In the midst of all this though, I’m doing research – reading the Isenheim Altarpiece through the lens of Laudato Si’. This is what Catholicism is about, and this is what’s worth preserving, understanding and following. The greatest masterpiece of Christian art was painted for a hospice where the poor went to die and the monks fed them with the finest bread and wine, while the body of Christ bore the agony of their wounds and gathered in their despair and their fear. All of nature bears witness to the incarnation. As a Catholic I can read the altarpiece in a way I never could have done as a Presbyterian. It is a theological text of the most exquisite depth, beauty and wisdom, a miracle in so many ways.

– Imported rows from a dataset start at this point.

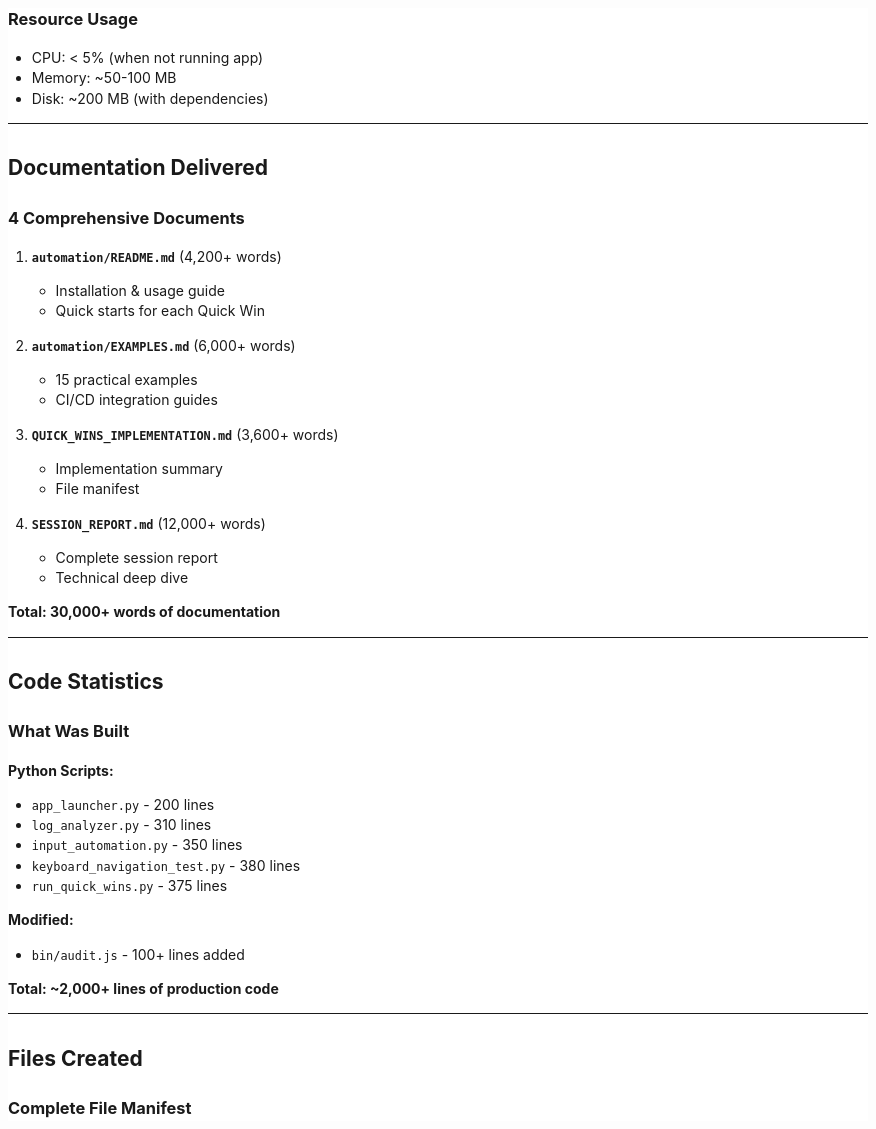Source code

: ### Resource Usage
- CPU: < 5% (when not running app)
- Memory: ~50-100 MB
- Disk: ~200 MB (with dependencies)

---

## Documentation Delivered

### 4 Comprehensive Documents

1. **`automation/README.md`** (4,200+ words)
   - Installation & usage guide
   - Quick starts for each Quick Win

2. **`automation/EXAMPLES.md`** (6,000+ words)
   - 15 practical examples
   - CI/CD integration guides

3. **`QUICK_WINS_IMPLEMENTATION.md`** (3,600+ words)
   - Implementation summary
   - File manifest

4. **`SESSION_REPORT.md`** (12,000+ words)
   - Complete session report
   - Technical deep dive

**Total: 30,000+ words of documentation**

---

## Code Statistics

### What Was Built

**Python Scripts:**
- `app_launcher.py` - 200 lines
- `log_analyzer.py` - 310 lines
- `input_automation.py` - 350 lines
- `keyboard_navigation_test.py` - 380 lines
- `run_quick_wins.py` - 375 lines

**Modified:**
- `bin/audit.js` - 100+ lines added

**Total: ~2,000+ lines of production code**

---

## Files Created

### Complete File Manifest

Anyway, I started with a book and I’m ending with a book – my next research project! Sorry this is so long. I needed to vent and ruminate. I’m not leaving, and I’m speaking out.
And here’s the final irony: within weeks of taking up his role as Head of the CDF, Cardinal Müller found time to personally sign a letter to my bishop saying I was not allowed to give a scheduled lecture in Clifton Cathedral, because I had signed a letter to The Times – along with 26 others including several priests – saying Catholic citizens could in good conscience support same-sex marriage. That’s history now, but at the same time as he was chasing me (and that wasn’t the only time), Müller was ignoring sex abuse cases even within the ranks of the CDF. That tells me all I need to know about women, abuse and the Catholic hierarchy.
I’m through with them but the altarpiece and Laudato Si’ remind me why I stay.